> [PASSAGE FOURNI]:
La perspective d’un conflit conventionnel général au Moyen-Orient est évoquée par Eisenberg : «This leads us to the conclusion that through a long-term process, the likelihood of an all-out war is increasingly growing… […A]n all-out, total war, with the possibility of weapons of mass destruction being used.» Le site YNet.news a rapporté divers extraits de l’intervention du général israélien, le 5 septembre 2011.
«Recent revolutions in the Arab world and the deteriorating ties with Turkey are raising the likelihood of a regional war in the Middle East, IDF Home Front Command Chief, Major General Eyal Eisenberg warned Monday. “It looks like the Arab Spring, but it can also be a radical Islamic winter,” he said in a speech at the Institute for National Security Studies in Tel Aviv. “This leads us to the conclusion that through a long-term process, the likelihood of an all-out war is increasingly growing,” the IDF general said.
»“Iran has not abandoned its nuclear program. The opposite it true; it continues full steam ahead,” he said. “In Egypt, the army is collapsing under the burden of regular security operations, and this is reflected in the loss of control in the Sinai and the turning of the border with Israel into a terror border, with the possibility that Sinai will fall under the control of an Islamic entity.”»

> [OBJECTIF ÉNONCÉ]: Recopiez le passage sur les propos du général Eisenberg depuis « La perspective d’un » jusqu'à « 5 septembre 2011. » inclus.

Entrées de données extraites:

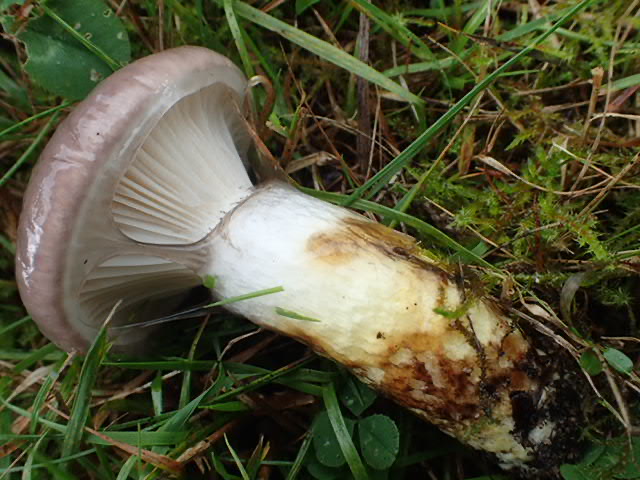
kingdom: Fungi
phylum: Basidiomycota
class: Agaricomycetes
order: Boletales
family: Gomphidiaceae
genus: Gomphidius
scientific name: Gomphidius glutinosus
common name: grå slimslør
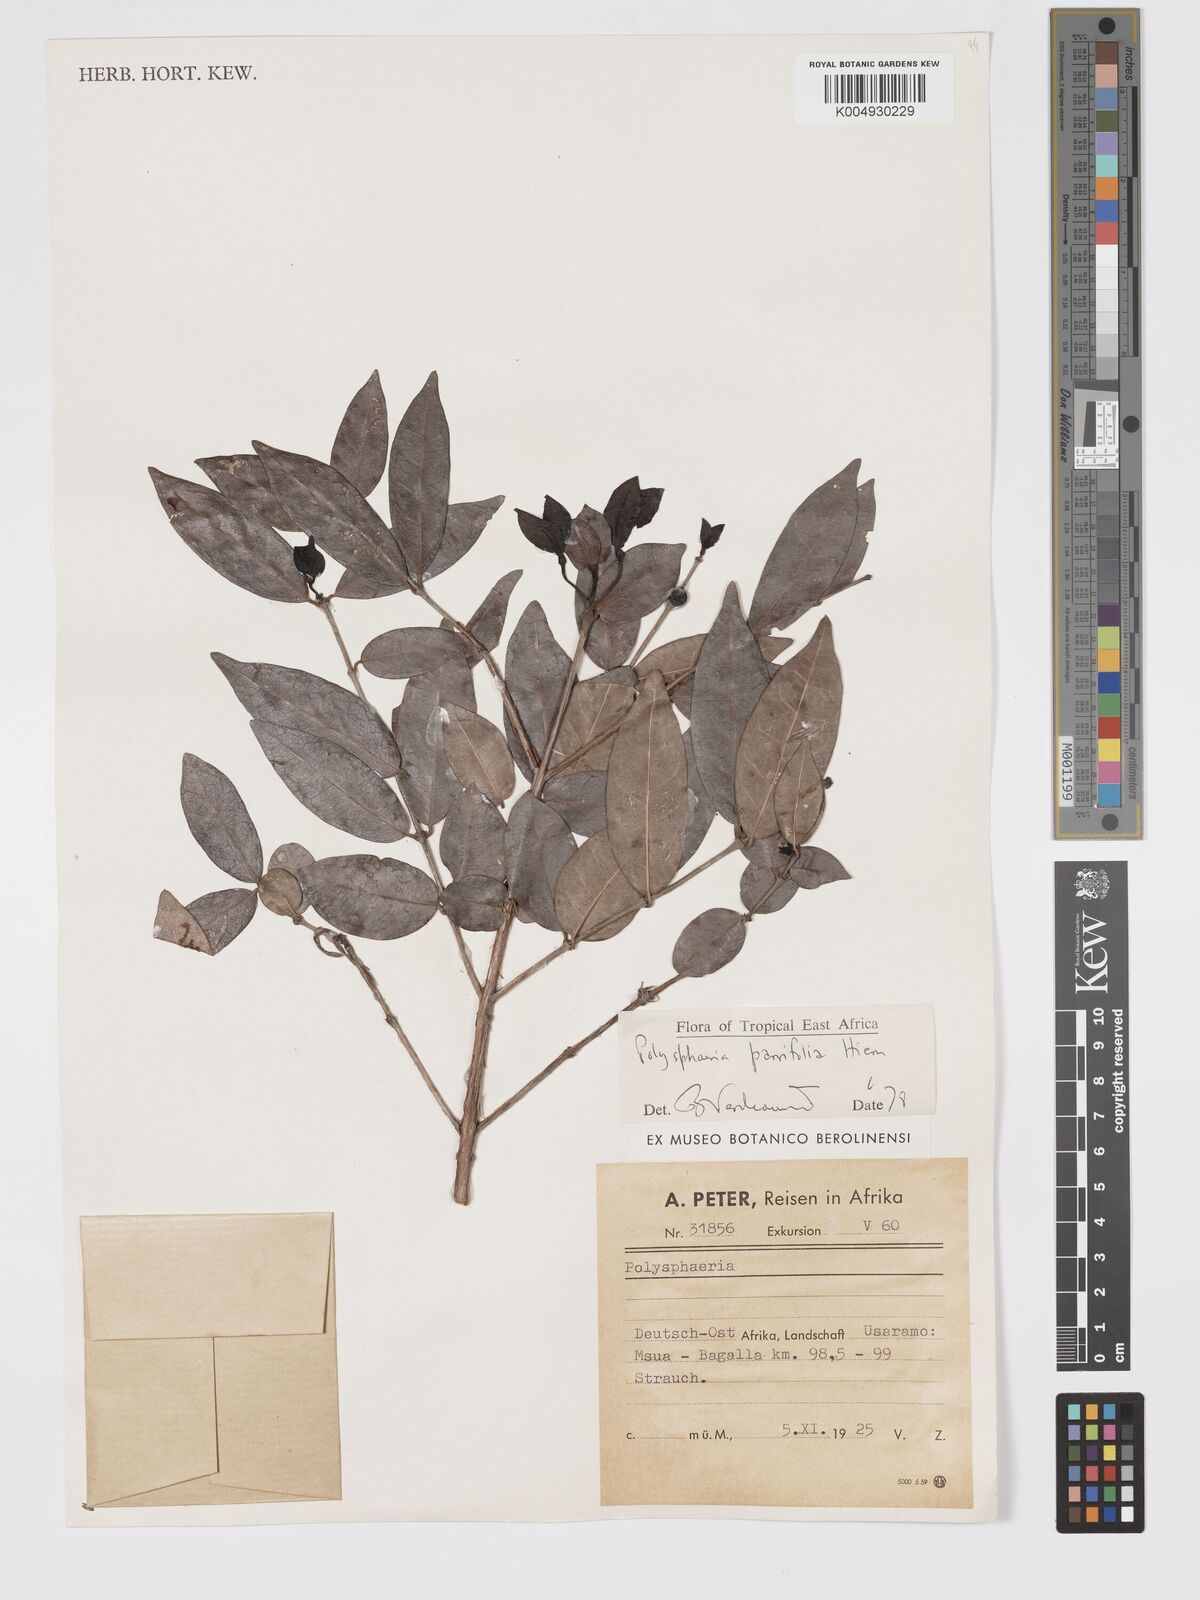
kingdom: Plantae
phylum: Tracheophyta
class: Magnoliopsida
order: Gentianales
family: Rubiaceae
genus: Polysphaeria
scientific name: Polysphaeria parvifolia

==

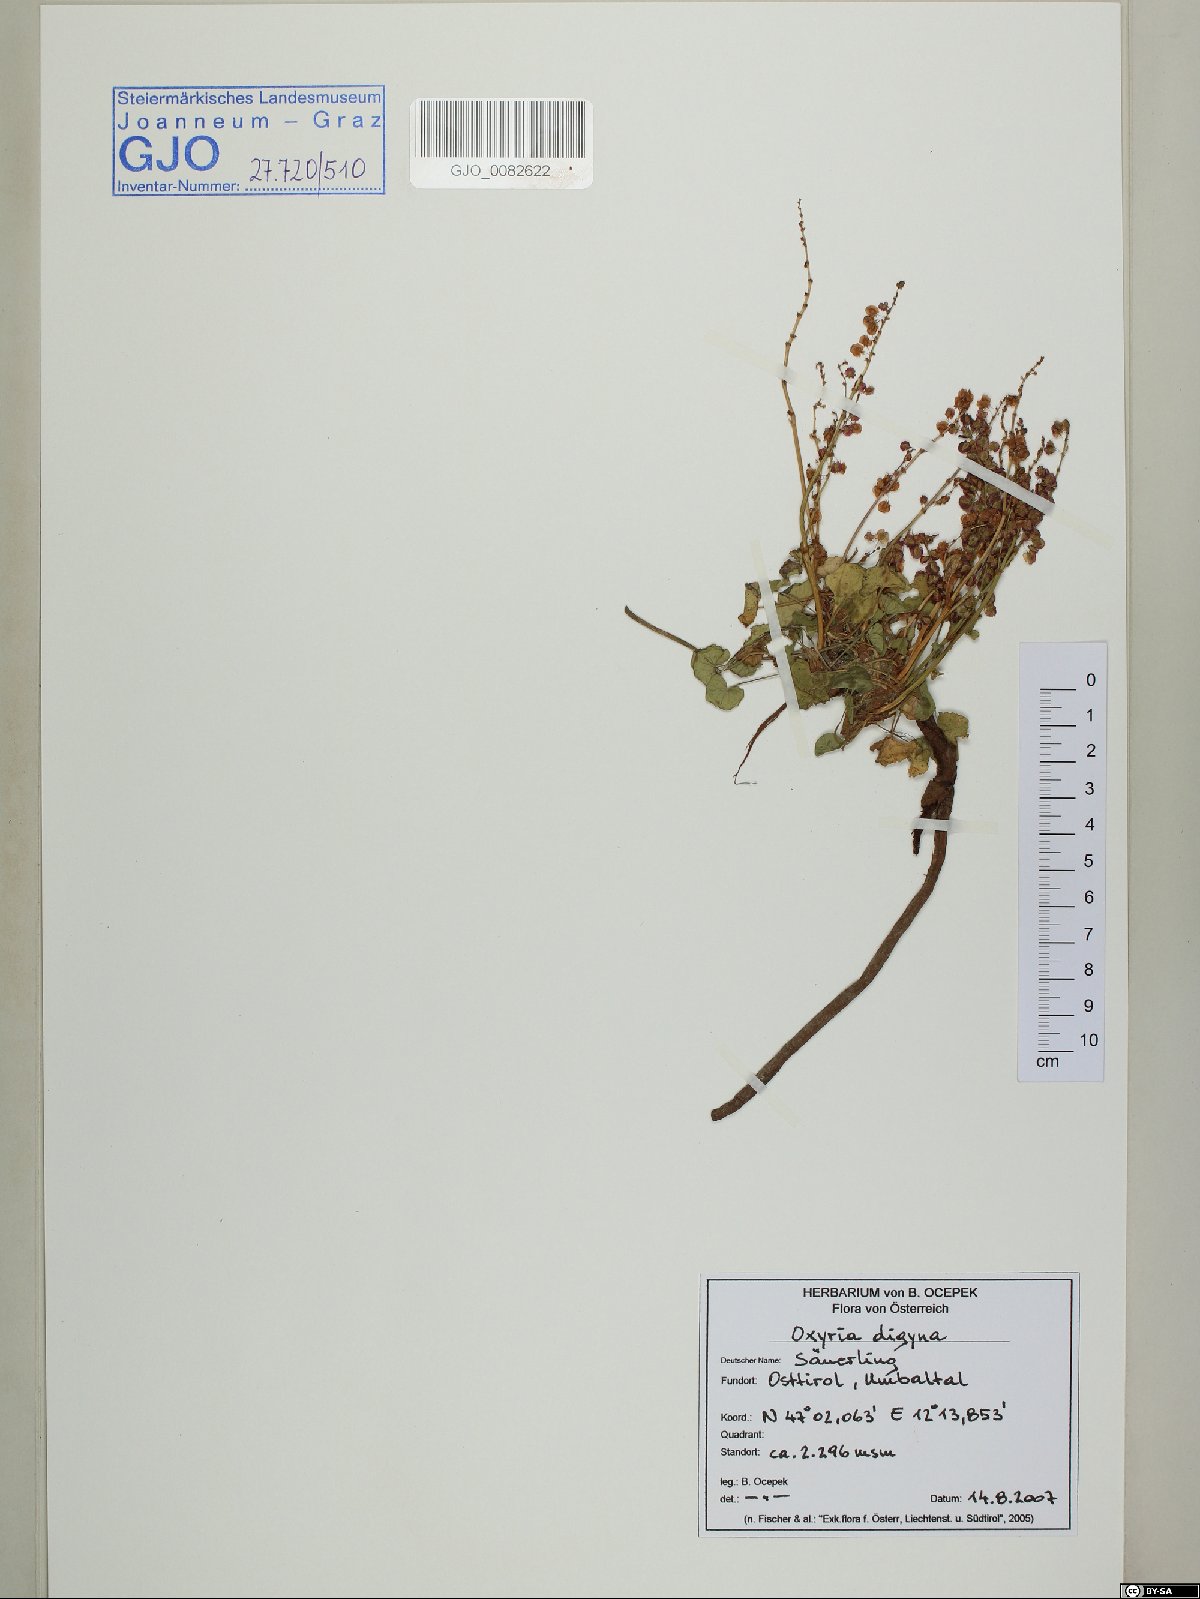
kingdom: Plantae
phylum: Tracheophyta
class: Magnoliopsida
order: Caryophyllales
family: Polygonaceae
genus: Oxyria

> [RÉPONSE]:
La perspective d’un conflit conventionnel général au Moyen-Orient est évoquée par Eisenberg : «This leads us to the conclusion that through a long-term process, the likelihood of an all-out war is increasingly growing… […A]n all-out, total war, with the possibility of weapons of mass destruction being used.» Le site YNet.news a rapporté divers extraits de l’intervention du général israélien, le 5 septembre 2011.